Pero parecía que tanto su audacia como su respeto resbalaban sobre Miss Daisy Miller.
—Supongo que mi madre no irá, después de todo —dijo—. No le gusta pasear por la tarde. Pero ¿piensa de veras lo que acaba de decir?, ¿que le gustaría subir allí?
—Muy seriamente —declaró Winterbourne.
—En ese caso podemos arreglarlo. Si mamá se queda con Randolph, supongo que Eugenio querrá quedarse también.
—¿Eugenio? —inquirió el joven.
Eugenio es nuestro «courier». No le gusta quedarse con Randolph; es el hombre mas fastidioso que he conocido. Pero es un «courier» espléndido.

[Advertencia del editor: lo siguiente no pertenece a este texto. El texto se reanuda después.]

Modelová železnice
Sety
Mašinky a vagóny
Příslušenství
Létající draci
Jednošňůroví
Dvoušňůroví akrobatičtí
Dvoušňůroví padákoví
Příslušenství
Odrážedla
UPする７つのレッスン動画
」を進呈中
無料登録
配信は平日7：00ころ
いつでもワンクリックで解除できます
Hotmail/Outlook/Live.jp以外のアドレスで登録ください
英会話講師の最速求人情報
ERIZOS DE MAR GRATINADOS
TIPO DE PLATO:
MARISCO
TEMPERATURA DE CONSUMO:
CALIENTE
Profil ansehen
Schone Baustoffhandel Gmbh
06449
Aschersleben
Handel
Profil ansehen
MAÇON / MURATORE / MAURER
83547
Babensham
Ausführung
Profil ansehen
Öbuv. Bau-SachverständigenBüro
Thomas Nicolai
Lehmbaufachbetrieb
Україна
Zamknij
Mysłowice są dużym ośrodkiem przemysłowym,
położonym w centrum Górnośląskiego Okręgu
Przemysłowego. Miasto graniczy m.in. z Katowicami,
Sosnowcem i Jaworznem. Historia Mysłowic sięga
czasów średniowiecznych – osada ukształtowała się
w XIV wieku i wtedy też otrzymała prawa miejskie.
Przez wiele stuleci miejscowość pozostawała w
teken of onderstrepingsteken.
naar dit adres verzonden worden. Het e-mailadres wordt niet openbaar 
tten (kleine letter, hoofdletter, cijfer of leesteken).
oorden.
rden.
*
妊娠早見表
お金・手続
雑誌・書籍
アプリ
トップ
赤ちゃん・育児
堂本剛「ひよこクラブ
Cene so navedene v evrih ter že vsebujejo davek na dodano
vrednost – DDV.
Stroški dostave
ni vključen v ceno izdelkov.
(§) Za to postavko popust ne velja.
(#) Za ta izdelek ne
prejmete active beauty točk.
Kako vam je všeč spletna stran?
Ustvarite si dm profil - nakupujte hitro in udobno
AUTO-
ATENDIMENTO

Creo que se quedará con Randolph si mi madre se queda, y entonces nosotros podremos ir al castillo.
Winterbourne reflexionó por un instante tan lúcidamente como le fue posible; «nosotros» sólo podía referirse a Miss Daisy Miller y a él mismo. Ese programa parecía demasiado agradable para ser cierto; sintió deseos de besarle la mano. Posiblemente lo hubiera hecho, arruinando por completo el proyecto, pero en ese instante otra persona, presumiblemente Eugenio, apareció. Un hombre alto y bien parecido, de soberbías patillas, luciendo un chaqué de terciopelo y una brillante cadena de reloj, se acercó a Miss Miller mirando intensamente a su acompañante.

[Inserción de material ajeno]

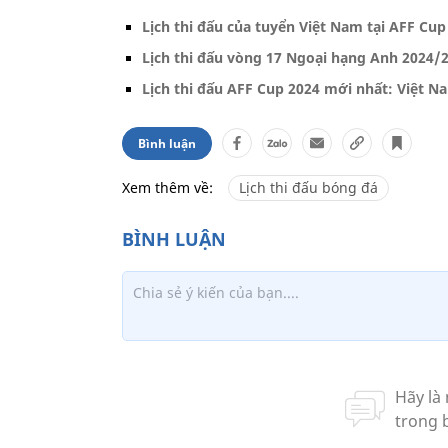
Lịch thi đấu của tuyển Việt Nam tại AFF Cup
Lịch thi đấu vòng 17 Ngoại hạng Anh 2024/
Lịch thi đấu AFF Cup 2024 mới nhất: Việt Na
Bình luận
Xem thêm về:
Lịch thi đấu bóng đá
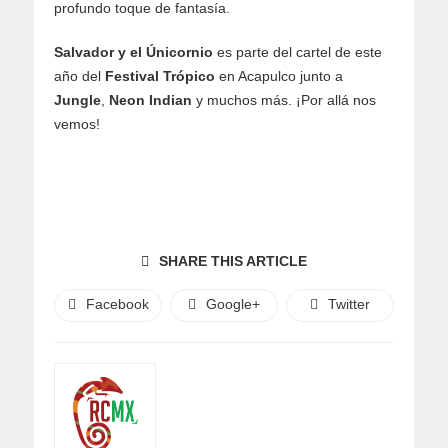
profundo toque de fantasía.
Salvador y el Únicornio
es parte del cartel de este
año del
Festival Trópico
en Acapulco junto a
Jungle
,
Neon
Indian
y muchos más. ¡Por allá nos
vemos!
SHARE THIS ARTICLE
Facebook
Google+
Twitter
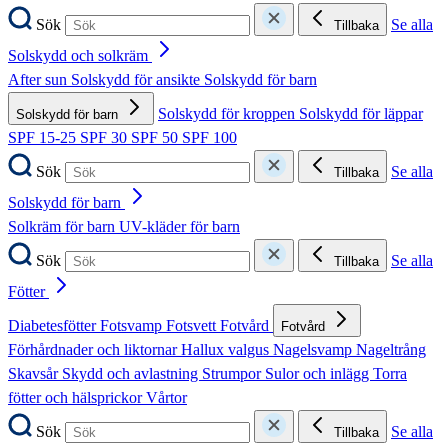
Sök
Se alla
Tillbaka
Solskydd och solkräm
After sun
Solskydd för ansikte
Solskydd för barn
Solskydd för kroppen
Solskydd för läppar
Solskydd för barn
SPF 15-25
SPF 30
SPF 50
SPF 100
Sök
Se alla
Tillbaka
Solskydd för barn
Solkräm för barn
UV-kläder för barn
Sök
Se alla
Tillbaka
Fötter
Diabetesfötter
Fotsvamp
Fotsvett
Fotvård
Fotvård
Förhårdnader och liktornar
Hallux valgus
Nagelsvamp
Nageltrång
Skavsår
Skydd och avlastning
Strumpor
Sulor och inlägg
Torra
fötter och hälsprickor
Vårtor
Sök
Se alla
Tillbaka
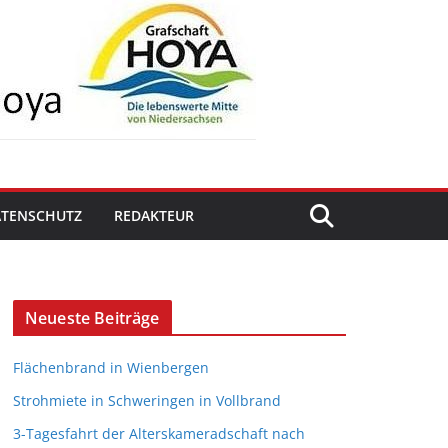
ATENSCHUTZ
REDAKTEUR
Neueste Beiträge
Flächenbrand in Wienbergen
Strohmiete in Schweringen in Vollbrand
3-Tagesfahrt der Alterskameradschaft nach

—¡Oh, Eugenio! —dijo Miss Miller, con el más amistoso de los tonos. Eugenio, tras inspeccionar a Winterbourne de la cabeza a los pies, se inclinó gravemente ante la joven.
Tengo el honor de informar a mademoiselle que el almuerzo está servido.
Miss Miller se levantó lentamente.
—Escucha, Eugenio, —dijo—, iré a ese viejo castillo, de todos modos.
—¿Al castillo de Chillon, mademoiselle? —preguntó el «courier»—. ¿ Mademoiselle ha hecho ya los preparativos? —añadió, en un tono que a Winterbourne le pareció muy impertitiente.
El tono de Eugenio pareció arrojar una luz un tanto irónica sobre la situación de Miss Miiler, una luz que ella misma pareció percibir. Se volvió hacia Winterbourne sonrojándose ligeramente... muy ligeramente.
—¿No se echará usted atrás? —dijo.
—No me sentiré feliz hasta que vayamos —protestó él.
—¿Se aloja usted en este hotel? —continuó ella—. ¿De veras es americano?
El «courier» seguía mirando a Winterbourne de manera ofensiva. El joven, por lo menos, consideró esa manera de mirar una ofensa contra Miss Miller: traslucía la acusación de que «buscaba» amistades.
—Tendré el honor de presentarle a una persona que le contará cuanto quiera saber sobre mí —dijo, sonriendo y refiriéndose a su tía.
—Bueno, ya iremos algún día —dijo Miss Miller. Le dirigió una sonrisa y se alejó. Abrió su sombrilla y caminó de regreso al hotel con Eugenio a su lado. Winterbourne se quedó mirándola y mientras ella se alejaba, arrastrando sus volantes de muselina sobre la grava, se dijo que tenía la tournure de una princesa.